The same situation exists within the realm of public administration.   The dominant theories and approaches are all Western in origin and orientation, whether you are speaking of the classics-- such as Toqueville's analysis of democratic governance or Weber's treatment of bureaucratic organization--or more contemporary concerns for  re-engineering, privatization, and post-modern public administration.  Unfortunately, when these theoretic lenses are used to examine Asian public management they produce only a distorted image that does not capture the essence of our internal interactions or those with the private sector and with the people as a whole.  Worse, those Asians sent to the West for advanced training in public administration return imbued with the West's dominant theories.  Thus those to whom we might turn to help explain and defend our administrative approaches lack the conceptual language to do so. 
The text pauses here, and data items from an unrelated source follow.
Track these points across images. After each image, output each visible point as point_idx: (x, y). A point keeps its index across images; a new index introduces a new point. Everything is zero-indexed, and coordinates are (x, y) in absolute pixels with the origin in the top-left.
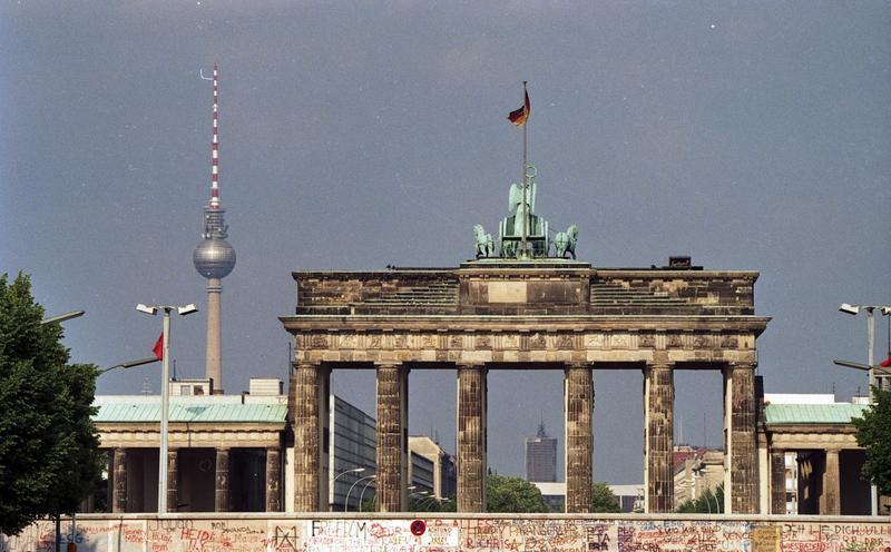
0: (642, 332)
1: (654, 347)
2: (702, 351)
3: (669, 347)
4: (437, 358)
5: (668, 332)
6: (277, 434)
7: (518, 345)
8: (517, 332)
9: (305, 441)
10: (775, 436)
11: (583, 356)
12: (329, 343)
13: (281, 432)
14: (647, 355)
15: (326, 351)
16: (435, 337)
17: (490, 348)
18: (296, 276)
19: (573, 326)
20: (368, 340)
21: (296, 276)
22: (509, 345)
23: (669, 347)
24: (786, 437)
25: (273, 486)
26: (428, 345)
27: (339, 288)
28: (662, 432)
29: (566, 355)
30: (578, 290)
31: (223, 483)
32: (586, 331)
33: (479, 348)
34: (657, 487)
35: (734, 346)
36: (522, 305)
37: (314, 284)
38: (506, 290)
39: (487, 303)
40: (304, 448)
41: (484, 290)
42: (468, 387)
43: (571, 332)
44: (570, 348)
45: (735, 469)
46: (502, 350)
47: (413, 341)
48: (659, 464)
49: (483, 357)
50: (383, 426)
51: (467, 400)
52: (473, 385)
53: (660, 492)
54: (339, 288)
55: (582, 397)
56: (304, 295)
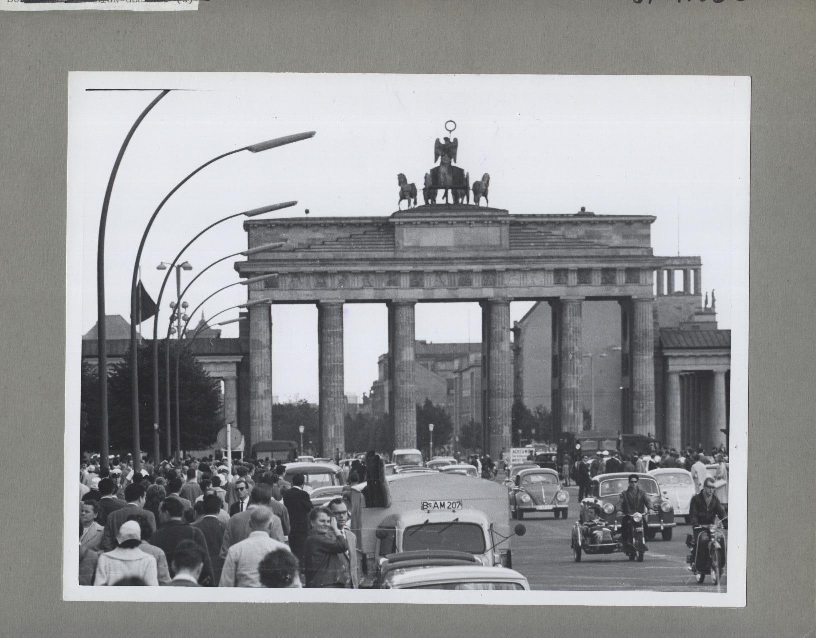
0: (557, 272)
5: (580, 271)
6: (234, 367)
7: (447, 283)
8: (447, 272)
10: (671, 362)
13: (238, 363)
16: (372, 277)
19: (498, 267)
20: (313, 281)
29: (489, 293)
35: (637, 281)
43: (494, 272)
44: (494, 285)
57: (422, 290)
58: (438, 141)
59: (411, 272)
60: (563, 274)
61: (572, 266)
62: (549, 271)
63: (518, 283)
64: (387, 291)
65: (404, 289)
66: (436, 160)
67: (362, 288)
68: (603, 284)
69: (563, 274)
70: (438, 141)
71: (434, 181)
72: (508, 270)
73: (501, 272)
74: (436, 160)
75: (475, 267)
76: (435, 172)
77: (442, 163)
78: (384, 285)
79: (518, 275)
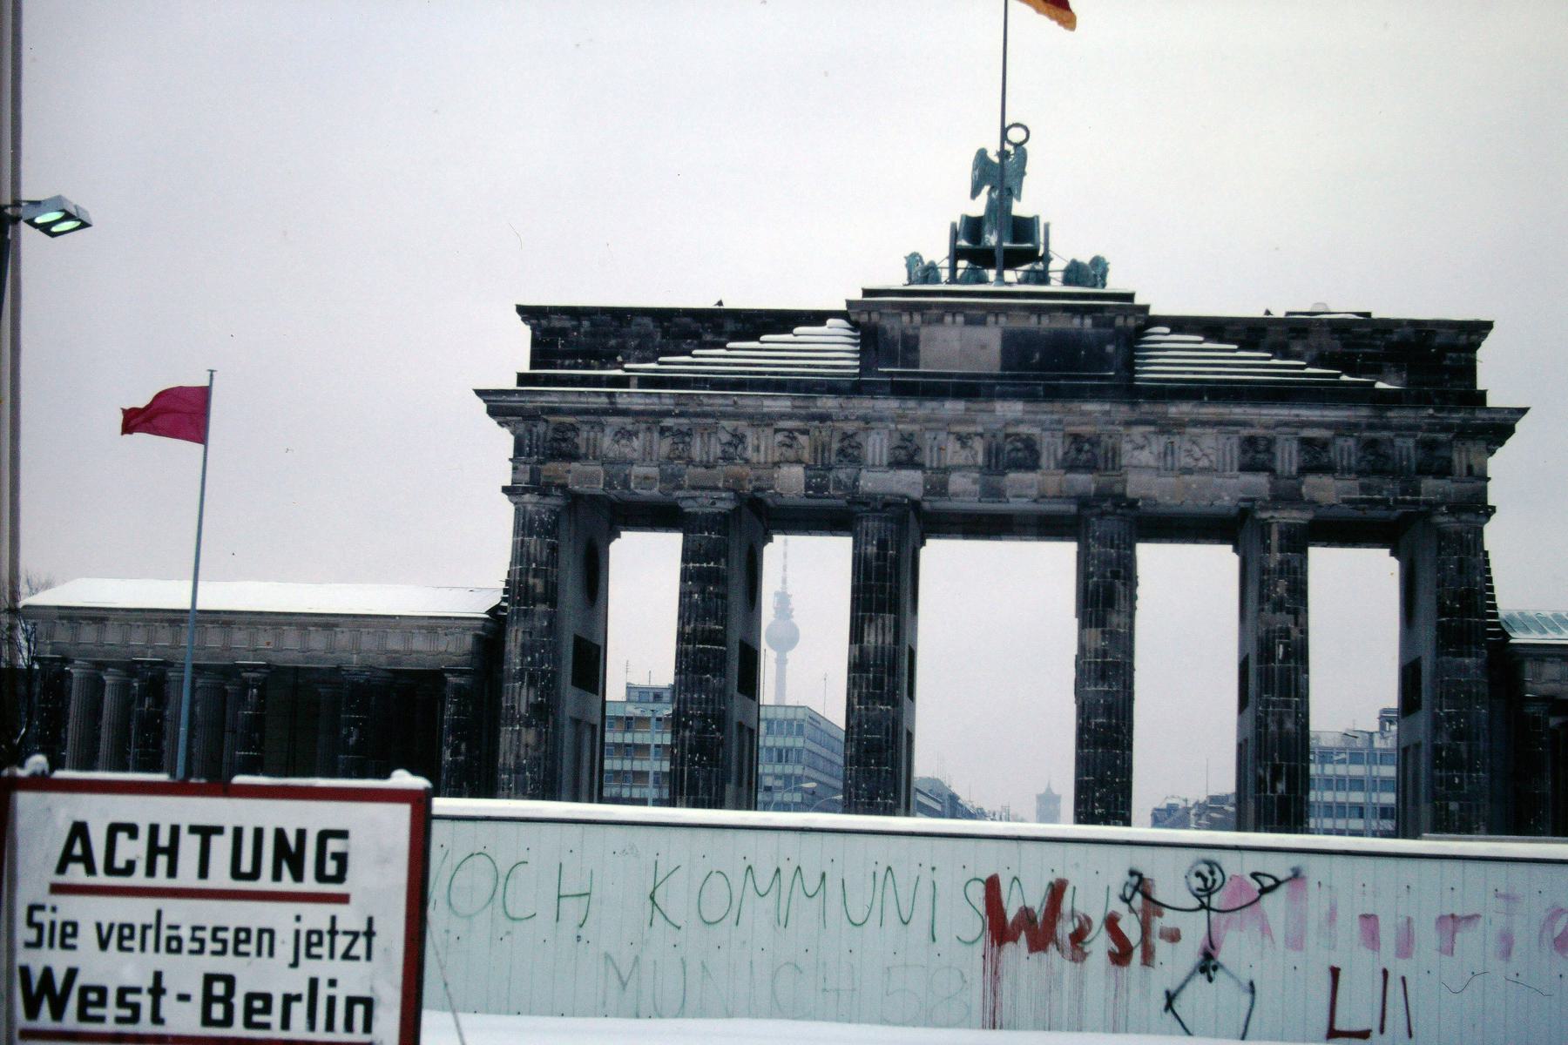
1: (1272, 471)
2: (1375, 480)
3: (1304, 470)
4: (808, 487)
5: (1306, 443)
6: (468, 641)
7: (980, 459)
9: (524, 655)
10: (1529, 668)
11: (1118, 489)
12: (583, 450)
15: (575, 465)
17: (919, 466)
18: (526, 313)
21: (528, 313)
23: (1304, 470)
24: (1552, 670)
25: (455, 752)
26: (790, 454)
27: (613, 342)
28: (1286, 653)
29: (1084, 482)
30: (1110, 348)
31: (352, 740)
33: (896, 464)
34: (1276, 777)
35: (1444, 471)
36: (990, 376)
37: (563, 332)
38: (957, 345)
40: (521, 672)
41: (910, 345)
42: (872, 550)
44: (1090, 467)
45: (1444, 740)
46: (947, 470)
47: (757, 449)
48: (1281, 724)
49: (908, 483)
50: (688, 629)
51: (867, 577)
52: (882, 545)
53: (1281, 787)
54: (613, 342)
55: (1116, 575)
56: (542, 352)
57: (916, 476)
58: (982, 155)
63: (1152, 463)
64: (832, 475)
66: (975, 193)
67: (777, 464)
70: (982, 155)
71: (972, 245)
74: (975, 193)
76: (973, 227)
77: (991, 207)
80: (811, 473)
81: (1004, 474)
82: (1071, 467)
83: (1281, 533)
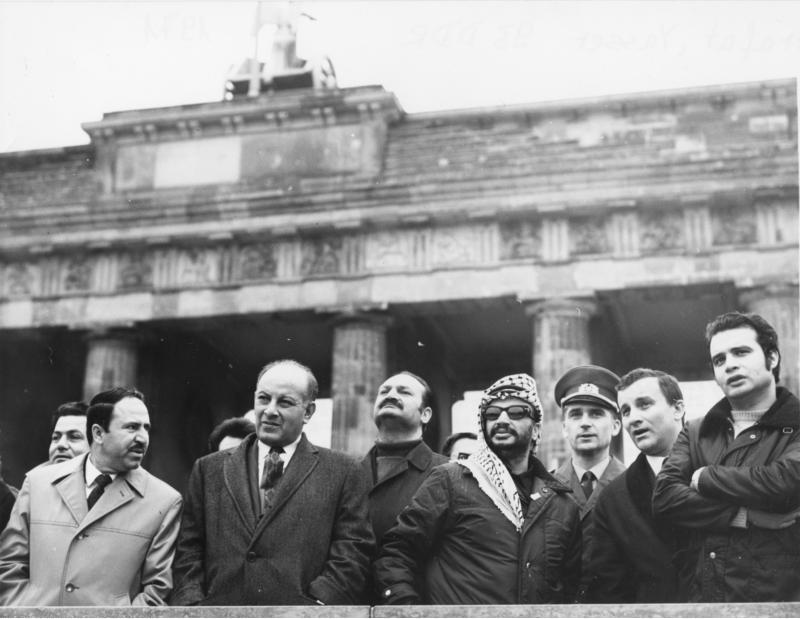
3: (573, 258)
7: (213, 275)
14: (522, 282)
22: (191, 279)
32: (369, 228)
35: (748, 241)
36: (229, 185)
39: (149, 188)
46: (174, 291)
49: (136, 309)
57: (146, 299)
59: (118, 249)
60: (526, 230)
61: (544, 199)
62: (485, 221)
64: (61, 304)
65: (99, 295)
68: (645, 254)
69: (526, 230)
72: (369, 228)
73: (352, 232)
75: (278, 222)
78: (58, 287)
79: (406, 242)
80: (39, 305)
81: (237, 287)
82: (309, 278)
83: (552, 328)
As we face the conditions attached to financial assistance from the IMF and the other donors, we are left in a very vulnerable situation.  If we are unable to defend our Asian administrative approach, we risk being overwhelmed with Western orthodoxy.  What we sorely need in Asia is the emergence of theories and concepts better adapted to expressing what is distinctive about our governance arrangements.  What we also need is for Westerners in general, and Americans in particular, to inject more international or comparative perspectives into their public administration curriculum.  Perhaps exposure to a broader range of administrative practices will force the West to recognize its uniqueness and reduce its intellectual hegemony.